Mystery Writing 101
Welcome to Mystery Writing 101…or as I like to call it: How to Get Away with Red Herrings.
I don’t think I did that right.
Oh, well. We’ve gone too far. Time to talk about clues and murder and stuff!
Today, we’re discussing the basic building blocks of putting together a mystery story. These are the essential elements that help it to qualify for a Whodunnit classification. Here’s how I break it down:
1. Figure out your mystery genus. (Species?)
Let’s not get fancy. Figure out what TYPE of mystery you want to write. Is it a gritty crime drama where the lone detective tries to solve a case while being haunted by demons from long ago? Or is it a cozy style mystery where our amateur sleuth stumbles over a dead body in the garden, but later on — there’s cake! You need to know the tone you want your story to take. Having this nailed down will help you figure out your other elements.
2. How bloody do you want to get?
How serious will the crime be? Murder? Sabotage? Blackmail? Petty Thievery? The SEVERITY OF THE CRIME will also help set your path. It’s something that can set up obstacles for you as a writer and require some serious research. You want to write a middle grade or YA murder mystery? It can be done, but you’ll have a lot of logistics to figure out. How will your underage detective have access to information and evidence? What’s the danger level? How do they get around or work with law enforcement? The higher the stakes, the trickier the balancing act.
3. Define your DETECTIVE.
Are they a ‘professional’ (Veronica Mars style?) or an amateur? Did they stumble into the investigation and are getting involved against their better judgement or are they enthusiastically chasing down clues? What skills do they have? How does their background influence their performance? What are their weaknesses? Make note of what areas they’ll need help in because that’s where the next bit comes into play.
4. Who’s their partner in crime-busting?
The PARTNER is another important element of the mystery book. Even if your detective likes to work alone, they usually have one person they trust. This could be their partner or the best friend that they bounce ideas off of (or both!). It’s dangerous to go alone and always better to have back-up. Your detective and their partner aren’t omnipotent (usually) so it’s nice to provide them with the TEAM. Secondary characters who can provide special skills/knowledge, but are also an opportunity to show off another side of your main characters with dynamic relationships and fun banter.
5. You can’t solve a crime without a criminal.
Every mystery story needs a PERPETRATOR — the more devious, the better. Put as much work into your baddie as your good guys. Give them clear motivation, some solid minions, and a good plan. Make them someone worthy of your detective. It’s not as much fun if all your Scooby gang has to do at the end is rip off a mask. Masterminding is hard work and the good guys should have to work just as hard to solve everything.
6. Find the fish!
The misdirecting RED HERRINGS are a very important sleight of hand element of a mystery. Make them clever, but make it logical. You don’t want your reader to feel cheated or tricked. Your red herrings should be a reasonable clue in order for your detective and your readers to take the time to travel down that path.

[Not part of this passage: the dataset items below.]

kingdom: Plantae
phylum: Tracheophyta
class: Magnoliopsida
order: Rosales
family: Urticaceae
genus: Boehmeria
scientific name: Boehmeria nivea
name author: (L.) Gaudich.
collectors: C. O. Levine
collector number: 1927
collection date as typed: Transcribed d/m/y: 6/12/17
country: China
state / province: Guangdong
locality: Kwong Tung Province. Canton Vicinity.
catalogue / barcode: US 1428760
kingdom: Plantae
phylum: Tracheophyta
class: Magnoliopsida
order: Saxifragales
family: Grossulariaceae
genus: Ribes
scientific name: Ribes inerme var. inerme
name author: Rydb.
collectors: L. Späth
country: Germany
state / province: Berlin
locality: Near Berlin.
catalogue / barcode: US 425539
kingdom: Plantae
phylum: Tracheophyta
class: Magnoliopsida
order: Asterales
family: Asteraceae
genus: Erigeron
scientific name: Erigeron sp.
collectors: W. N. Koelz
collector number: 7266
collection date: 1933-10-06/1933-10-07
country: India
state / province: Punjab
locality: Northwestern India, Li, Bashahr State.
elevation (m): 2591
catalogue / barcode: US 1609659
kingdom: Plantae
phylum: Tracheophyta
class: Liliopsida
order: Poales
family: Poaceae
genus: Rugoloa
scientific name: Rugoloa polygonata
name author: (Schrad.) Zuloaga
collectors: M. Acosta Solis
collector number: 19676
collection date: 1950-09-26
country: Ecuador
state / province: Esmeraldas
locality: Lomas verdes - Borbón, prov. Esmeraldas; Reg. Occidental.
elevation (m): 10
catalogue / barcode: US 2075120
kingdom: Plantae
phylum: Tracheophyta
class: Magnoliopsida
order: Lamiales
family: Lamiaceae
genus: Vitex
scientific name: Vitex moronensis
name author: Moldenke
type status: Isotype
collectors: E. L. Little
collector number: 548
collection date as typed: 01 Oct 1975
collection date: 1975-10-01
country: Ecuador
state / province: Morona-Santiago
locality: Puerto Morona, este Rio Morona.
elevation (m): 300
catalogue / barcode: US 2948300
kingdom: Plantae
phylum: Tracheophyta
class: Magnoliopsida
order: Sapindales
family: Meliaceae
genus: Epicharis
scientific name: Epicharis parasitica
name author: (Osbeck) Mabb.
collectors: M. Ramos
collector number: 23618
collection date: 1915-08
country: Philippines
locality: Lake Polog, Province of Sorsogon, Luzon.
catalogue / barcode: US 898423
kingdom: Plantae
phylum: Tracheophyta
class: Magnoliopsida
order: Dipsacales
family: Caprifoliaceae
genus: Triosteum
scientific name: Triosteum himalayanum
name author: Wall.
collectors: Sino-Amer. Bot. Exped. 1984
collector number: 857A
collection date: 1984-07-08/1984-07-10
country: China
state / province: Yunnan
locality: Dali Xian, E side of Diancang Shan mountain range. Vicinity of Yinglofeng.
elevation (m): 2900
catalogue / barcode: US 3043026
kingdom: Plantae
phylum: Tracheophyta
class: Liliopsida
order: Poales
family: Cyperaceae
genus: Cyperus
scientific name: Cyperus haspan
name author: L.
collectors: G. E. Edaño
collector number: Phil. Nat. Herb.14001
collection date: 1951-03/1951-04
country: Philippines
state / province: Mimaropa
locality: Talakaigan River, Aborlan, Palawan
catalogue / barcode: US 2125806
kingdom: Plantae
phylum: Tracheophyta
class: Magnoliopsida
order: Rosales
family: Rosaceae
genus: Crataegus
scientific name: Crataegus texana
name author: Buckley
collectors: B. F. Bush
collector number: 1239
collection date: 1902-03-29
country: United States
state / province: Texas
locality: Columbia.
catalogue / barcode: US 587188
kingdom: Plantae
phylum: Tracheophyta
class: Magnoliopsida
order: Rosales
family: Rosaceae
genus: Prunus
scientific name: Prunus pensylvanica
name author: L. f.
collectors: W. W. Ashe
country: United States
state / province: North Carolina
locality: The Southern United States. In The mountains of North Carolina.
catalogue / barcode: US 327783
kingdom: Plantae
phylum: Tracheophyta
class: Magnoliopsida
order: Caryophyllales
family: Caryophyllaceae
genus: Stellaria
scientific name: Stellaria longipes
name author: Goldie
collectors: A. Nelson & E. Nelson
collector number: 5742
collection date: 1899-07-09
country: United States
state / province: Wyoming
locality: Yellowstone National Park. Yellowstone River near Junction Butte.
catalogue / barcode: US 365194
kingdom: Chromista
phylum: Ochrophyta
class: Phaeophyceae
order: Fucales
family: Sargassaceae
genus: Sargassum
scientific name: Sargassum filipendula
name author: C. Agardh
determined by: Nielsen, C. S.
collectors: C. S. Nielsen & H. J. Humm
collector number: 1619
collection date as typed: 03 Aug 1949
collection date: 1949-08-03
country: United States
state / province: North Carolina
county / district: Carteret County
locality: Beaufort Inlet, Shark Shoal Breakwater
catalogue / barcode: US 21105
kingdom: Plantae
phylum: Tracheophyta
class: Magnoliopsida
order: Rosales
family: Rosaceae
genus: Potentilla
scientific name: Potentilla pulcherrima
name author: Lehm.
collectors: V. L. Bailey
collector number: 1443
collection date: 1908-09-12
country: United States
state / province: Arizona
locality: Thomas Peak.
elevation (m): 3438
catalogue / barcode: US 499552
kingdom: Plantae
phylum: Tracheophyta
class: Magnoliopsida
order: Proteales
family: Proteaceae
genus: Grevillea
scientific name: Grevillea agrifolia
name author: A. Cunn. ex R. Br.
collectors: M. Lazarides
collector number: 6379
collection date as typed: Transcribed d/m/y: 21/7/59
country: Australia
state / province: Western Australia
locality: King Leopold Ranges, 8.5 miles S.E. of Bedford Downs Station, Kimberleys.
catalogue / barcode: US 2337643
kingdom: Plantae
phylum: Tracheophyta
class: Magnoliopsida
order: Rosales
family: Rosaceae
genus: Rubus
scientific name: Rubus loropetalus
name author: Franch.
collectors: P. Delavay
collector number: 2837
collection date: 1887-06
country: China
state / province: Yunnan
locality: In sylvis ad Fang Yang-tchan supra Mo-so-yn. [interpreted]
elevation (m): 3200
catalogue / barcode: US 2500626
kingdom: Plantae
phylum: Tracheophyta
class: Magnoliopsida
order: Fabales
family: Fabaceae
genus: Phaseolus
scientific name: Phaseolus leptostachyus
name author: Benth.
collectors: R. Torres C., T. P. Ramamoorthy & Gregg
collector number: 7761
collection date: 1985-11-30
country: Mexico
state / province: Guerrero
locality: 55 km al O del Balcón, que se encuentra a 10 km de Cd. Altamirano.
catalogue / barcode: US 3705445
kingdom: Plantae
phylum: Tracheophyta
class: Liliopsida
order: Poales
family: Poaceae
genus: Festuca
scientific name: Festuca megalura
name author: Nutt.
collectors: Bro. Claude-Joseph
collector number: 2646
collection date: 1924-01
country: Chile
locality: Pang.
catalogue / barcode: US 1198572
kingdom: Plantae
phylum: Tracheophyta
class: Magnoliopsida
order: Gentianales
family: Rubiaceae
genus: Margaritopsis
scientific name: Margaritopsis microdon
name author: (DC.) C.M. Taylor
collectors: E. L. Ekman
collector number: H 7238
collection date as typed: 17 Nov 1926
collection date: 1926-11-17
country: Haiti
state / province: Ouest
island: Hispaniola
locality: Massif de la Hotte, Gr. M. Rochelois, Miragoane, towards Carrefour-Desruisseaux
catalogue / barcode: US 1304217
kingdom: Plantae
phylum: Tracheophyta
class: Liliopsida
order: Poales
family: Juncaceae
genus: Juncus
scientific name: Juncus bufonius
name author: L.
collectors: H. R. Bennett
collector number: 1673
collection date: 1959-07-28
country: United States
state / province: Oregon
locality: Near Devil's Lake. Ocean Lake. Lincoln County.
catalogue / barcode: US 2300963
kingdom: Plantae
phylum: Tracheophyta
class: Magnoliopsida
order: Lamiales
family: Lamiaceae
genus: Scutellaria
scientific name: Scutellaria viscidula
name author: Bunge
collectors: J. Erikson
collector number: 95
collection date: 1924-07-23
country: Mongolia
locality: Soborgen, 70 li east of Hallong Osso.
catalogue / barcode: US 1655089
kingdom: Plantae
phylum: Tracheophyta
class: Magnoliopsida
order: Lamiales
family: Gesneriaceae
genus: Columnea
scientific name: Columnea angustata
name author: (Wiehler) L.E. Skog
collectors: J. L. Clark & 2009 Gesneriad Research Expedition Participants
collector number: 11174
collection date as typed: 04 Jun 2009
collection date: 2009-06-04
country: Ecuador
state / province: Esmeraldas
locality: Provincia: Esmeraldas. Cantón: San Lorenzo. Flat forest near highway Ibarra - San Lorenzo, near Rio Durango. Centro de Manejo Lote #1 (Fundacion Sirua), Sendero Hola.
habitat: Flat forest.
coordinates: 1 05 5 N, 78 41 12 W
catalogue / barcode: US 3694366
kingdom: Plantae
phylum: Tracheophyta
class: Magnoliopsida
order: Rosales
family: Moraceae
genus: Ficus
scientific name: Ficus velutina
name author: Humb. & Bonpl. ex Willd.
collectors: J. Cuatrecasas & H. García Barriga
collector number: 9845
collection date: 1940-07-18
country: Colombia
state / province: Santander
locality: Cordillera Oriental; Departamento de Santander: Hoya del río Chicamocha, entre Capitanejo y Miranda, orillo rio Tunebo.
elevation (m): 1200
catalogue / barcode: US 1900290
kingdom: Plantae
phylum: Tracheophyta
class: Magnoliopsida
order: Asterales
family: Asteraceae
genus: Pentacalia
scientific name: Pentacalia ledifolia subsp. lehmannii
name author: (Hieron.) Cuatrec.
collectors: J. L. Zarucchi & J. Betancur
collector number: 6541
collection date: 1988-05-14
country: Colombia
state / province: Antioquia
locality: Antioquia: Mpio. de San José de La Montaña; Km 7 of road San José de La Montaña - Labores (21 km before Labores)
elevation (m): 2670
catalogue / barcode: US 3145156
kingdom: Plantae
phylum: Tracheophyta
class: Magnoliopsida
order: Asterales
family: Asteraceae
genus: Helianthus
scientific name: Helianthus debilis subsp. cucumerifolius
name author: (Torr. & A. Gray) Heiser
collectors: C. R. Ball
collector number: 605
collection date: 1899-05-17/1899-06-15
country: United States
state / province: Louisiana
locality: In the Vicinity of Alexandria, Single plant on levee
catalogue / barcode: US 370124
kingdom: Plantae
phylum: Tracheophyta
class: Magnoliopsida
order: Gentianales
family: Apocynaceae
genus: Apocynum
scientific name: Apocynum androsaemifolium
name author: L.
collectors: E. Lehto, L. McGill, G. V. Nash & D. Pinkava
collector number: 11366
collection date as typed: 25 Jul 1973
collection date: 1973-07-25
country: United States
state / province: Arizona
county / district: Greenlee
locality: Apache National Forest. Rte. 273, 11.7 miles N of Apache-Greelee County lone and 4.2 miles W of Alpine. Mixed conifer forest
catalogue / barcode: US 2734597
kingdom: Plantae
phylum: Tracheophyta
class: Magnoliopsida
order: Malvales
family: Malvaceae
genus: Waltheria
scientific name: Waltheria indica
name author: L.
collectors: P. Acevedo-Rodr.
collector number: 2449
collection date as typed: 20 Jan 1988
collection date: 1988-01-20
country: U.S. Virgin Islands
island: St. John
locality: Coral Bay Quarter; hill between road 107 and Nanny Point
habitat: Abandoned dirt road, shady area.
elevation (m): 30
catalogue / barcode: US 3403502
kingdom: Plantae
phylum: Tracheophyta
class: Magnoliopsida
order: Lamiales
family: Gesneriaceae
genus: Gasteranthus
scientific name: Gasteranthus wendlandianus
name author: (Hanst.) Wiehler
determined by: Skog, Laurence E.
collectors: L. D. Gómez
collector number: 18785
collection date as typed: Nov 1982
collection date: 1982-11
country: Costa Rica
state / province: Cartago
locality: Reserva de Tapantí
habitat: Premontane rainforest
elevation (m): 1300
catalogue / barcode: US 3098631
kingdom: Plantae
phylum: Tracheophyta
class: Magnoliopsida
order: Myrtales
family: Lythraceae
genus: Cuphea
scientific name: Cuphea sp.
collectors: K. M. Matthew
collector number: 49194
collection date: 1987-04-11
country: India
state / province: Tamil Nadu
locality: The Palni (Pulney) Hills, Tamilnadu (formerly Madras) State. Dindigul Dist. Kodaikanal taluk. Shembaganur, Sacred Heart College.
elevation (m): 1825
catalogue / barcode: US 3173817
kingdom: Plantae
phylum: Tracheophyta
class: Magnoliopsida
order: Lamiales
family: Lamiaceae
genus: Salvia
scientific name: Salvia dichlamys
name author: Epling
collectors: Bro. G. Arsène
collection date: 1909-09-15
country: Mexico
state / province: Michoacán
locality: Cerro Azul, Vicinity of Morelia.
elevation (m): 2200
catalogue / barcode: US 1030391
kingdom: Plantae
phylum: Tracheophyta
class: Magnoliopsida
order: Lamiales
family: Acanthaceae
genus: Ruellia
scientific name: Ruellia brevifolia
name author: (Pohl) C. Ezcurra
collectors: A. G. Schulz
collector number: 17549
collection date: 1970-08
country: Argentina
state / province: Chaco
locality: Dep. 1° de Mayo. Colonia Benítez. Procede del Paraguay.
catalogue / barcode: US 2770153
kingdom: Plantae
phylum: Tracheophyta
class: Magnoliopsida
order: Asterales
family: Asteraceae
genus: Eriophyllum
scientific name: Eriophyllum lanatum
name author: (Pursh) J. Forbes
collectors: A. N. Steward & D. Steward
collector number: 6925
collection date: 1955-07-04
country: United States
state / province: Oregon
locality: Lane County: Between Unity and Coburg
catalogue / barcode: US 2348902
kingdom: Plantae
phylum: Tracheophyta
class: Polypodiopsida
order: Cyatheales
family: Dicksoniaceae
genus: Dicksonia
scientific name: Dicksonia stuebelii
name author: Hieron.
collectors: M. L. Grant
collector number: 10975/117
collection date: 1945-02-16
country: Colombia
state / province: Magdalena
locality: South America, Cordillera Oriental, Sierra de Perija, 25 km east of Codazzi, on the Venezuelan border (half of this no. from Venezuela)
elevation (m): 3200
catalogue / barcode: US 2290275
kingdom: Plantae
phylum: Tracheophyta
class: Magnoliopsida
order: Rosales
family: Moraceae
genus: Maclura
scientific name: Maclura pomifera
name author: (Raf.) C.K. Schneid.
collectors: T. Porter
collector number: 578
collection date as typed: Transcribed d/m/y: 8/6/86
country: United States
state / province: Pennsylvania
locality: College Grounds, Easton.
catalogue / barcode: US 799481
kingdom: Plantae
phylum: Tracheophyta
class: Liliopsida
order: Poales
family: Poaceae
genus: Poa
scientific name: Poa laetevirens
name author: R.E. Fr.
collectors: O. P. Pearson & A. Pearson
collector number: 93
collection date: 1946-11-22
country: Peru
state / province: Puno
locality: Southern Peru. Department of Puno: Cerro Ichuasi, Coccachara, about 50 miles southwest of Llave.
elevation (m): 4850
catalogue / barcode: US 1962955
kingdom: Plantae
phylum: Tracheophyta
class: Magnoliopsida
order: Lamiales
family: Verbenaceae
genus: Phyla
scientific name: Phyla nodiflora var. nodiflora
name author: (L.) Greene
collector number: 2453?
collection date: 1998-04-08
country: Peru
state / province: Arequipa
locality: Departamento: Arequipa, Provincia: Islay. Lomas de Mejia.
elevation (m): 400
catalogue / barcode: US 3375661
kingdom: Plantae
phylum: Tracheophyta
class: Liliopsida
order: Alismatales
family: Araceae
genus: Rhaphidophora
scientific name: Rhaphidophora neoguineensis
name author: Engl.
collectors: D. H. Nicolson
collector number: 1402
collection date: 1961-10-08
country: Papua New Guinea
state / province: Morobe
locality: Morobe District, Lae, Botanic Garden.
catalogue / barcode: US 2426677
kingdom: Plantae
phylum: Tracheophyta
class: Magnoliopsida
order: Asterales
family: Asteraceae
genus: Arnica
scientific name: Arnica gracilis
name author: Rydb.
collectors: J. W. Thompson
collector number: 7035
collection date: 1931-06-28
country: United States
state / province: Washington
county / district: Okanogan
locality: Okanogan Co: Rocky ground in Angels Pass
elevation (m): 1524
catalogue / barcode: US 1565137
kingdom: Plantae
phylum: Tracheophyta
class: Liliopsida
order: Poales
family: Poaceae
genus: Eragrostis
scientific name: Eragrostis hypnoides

If it doesn’t make sense to pursue, the reader won’t buy it and it pops them out of the story. This is where charting out your storylines really helps. Set up a visual (however makes the most sense to you) to plot your various threads and keep track of what leads where.
7. The BIG REVEAL!
This is where all the bits come together. Where the reader can see all the clues converge as the detective tracks down the perp and brings them to justice. This can play out in a number of ways: a tense stand-off between our lead and the perp. Or all the major players gather together as the team lays out what they’ve learned (my personal favourite). Whatever you do — make sure it’s satisfying. No gotchas. No blindsides. Your story can have as many tricks and turns as you’d like, but any reader should be able to go back and say “OH, now I see it.” Leave the breadcrumbs for those who are paying attention.
8. Read to grow.
The most important piece, and it’s the same for writing in any genre, is to READ. Read your favourites. Read the classics. Read the newbies. Read widely. That’s the best way to learn the ins and outs of what makes a mystery story work. You want to learn all of the tropes and hallmarks. They become those things for a reason: because they work. When it comes down to it, every writer is working with the same basic material, but they’re all going to put a story together in their own way. As you read, you’ll be able to hone your own sensibilities and figure out what makes your inner detective tick.
Just remember, you can solve anything as long as you always keep a paper and pen handy. Also, that spell-check can’t tell the difference between grisly and grizzly and they’re two very different types of crime. Happy writing!